On the long taxi ride home from the restaurant that night, my DH and his friend pointed out about 5 locations where various friends and acquaintances had died in car-related accidents when they were younger, either as passengers or pedestrians. All were in their late teens and all involved alcohol.

I was really shocked, as I'd never known anyone die like that growing up in a city, as everyone walked or bussed everywhere.

Ariela · 07/04/2018 14:46

Look at market town or bigger village.
Plenty of nice places in easy commute.

MissP103 · 07/04/2018 14:52

Op it does sound horrendous but then again to me country living sounds like a nightmare. I would feel stifled and suffocated. I am all for city living and lived in central London for a very long time. The convenience, abundance of everything at a walking distance, the choice and vibe of the city. You definitely looked at this house and lifestyle through rose tinted glasses.
Fortunately it's a rental and you can get out soon.

nokidshere · 07/04/2018 15:26

I'm a city person who moved to a rural cottage for Dh's dream. I would have moved after the first year but we had no children and i learned to drive which made it a bit more bearable and we ended up living there for 15 yrs.

When we moved here I insisted on suburbia ( although I would have gone back to city in a heartbeat) and we both love it. It's cleaner, quieter, less expensive (old houses cost a lot of upkeep money), more convenient, children could walk to school and all facilities within a short walking distance.

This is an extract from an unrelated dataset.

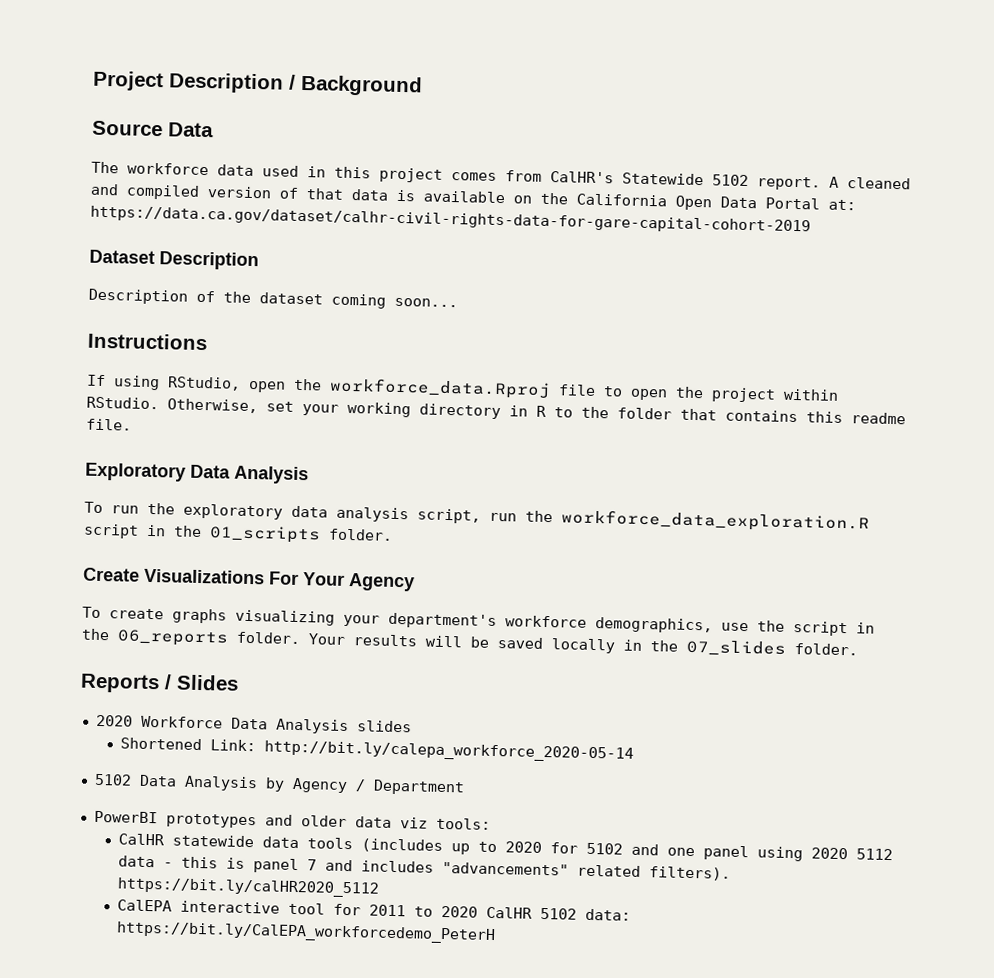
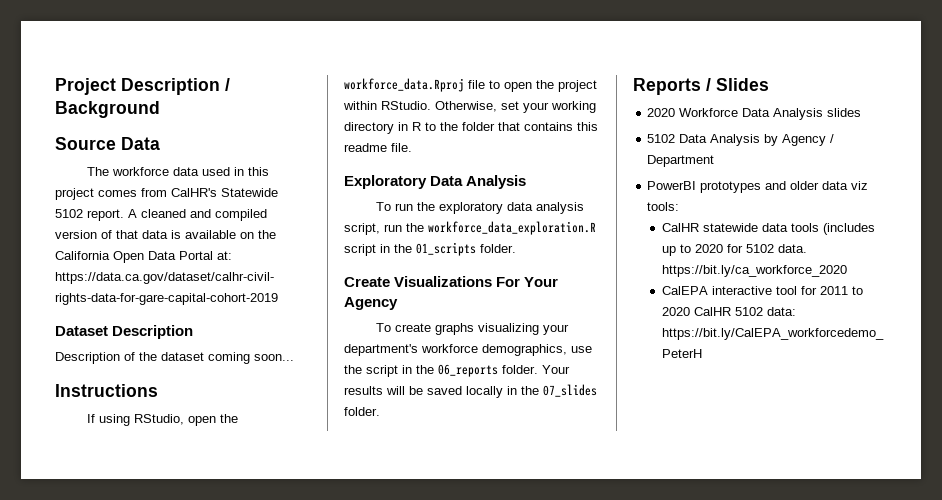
[119,737,634,763] // Shortened Link: http://bit.ly/calepa_workforce_2020-05-14 -> (862, 112) none
[630,843,893,862] [117,855,731,881] [116,877,380,898] and one panel using 2020 5112 data - this is panel 7 and includes "advancements" related filters). https://bit.ly/calHR2020_5112 -> [777,244,807,253] [661,265,847,277] data. https://bit.ly/ca_workforce_2020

DH can be in the countryside in under half an hour.

Maybe a compromise is necessary

Onlyoldontheoutside · 07/04/2018 15:49

If you have another 6 months on the lease then at least enjoy the summer.
You also have lots of time to look around,see if there are tons/villages that reduce your OHs commute and give you somewhere to meet people and put down roots.
Stickup your larder,find markets,fairs.Libraries are good places to meet people,there is usually something on for all preschoolers also the parents that go there go more regularly.Takng your DC to swimming classes for babies is also a good way to meet.
Release the ladybirds into the garden,they are coming out if hibernation now(you can do it gently with a dustpan and brush),
When it gets warmer get a cleaner for a few hours as you will soon only need your woidburner for the odd chilly evening soon.Theyre not all hard to light .
Then when you're not tired explain the difference to your OH of his life and your experience like being in the countryside and work out a compromise.

Zaphodsotherhead · 07/04/2018 16:10

People also seem to have very different ideas of what constitutes a 'village'. I see there's people upthread saying they live in a small village that only has one pub, two shops, a couple of churches and one bus an hour.

Out here (North Yorkshire) we have villages which have none of these things. None. Our 'amenity' is a phone box.

So maybe there's 'rural' and there's 'rural' and some of us are talking at cross purposes.

SpringNowPlease2018 · 07/04/2018 16:19

"Plus ladybirds. We have thousands of them . I hate them ."

I live in London and it's the same. I like them though so that's easier.

I have often wondered about those footed baths btw.

But I tend to think shit weather makes a garden more useful. I'm not going go to the park in shit weather but I'd have a cuppa under my porch if I had a garden.

jamoncrumpets · 07/04/2018 16:22

You may find you're more appreciative of the larger house and rural setting when your DC is older. When we had one DC aged 9 mths he'd have been happier anywhere but now he's 3.5 he really loves having space for his toys, a big garden, being able to go to the beach whenever we want. And with DC2 on the way the space thing becomes a bit of a dealbreaker.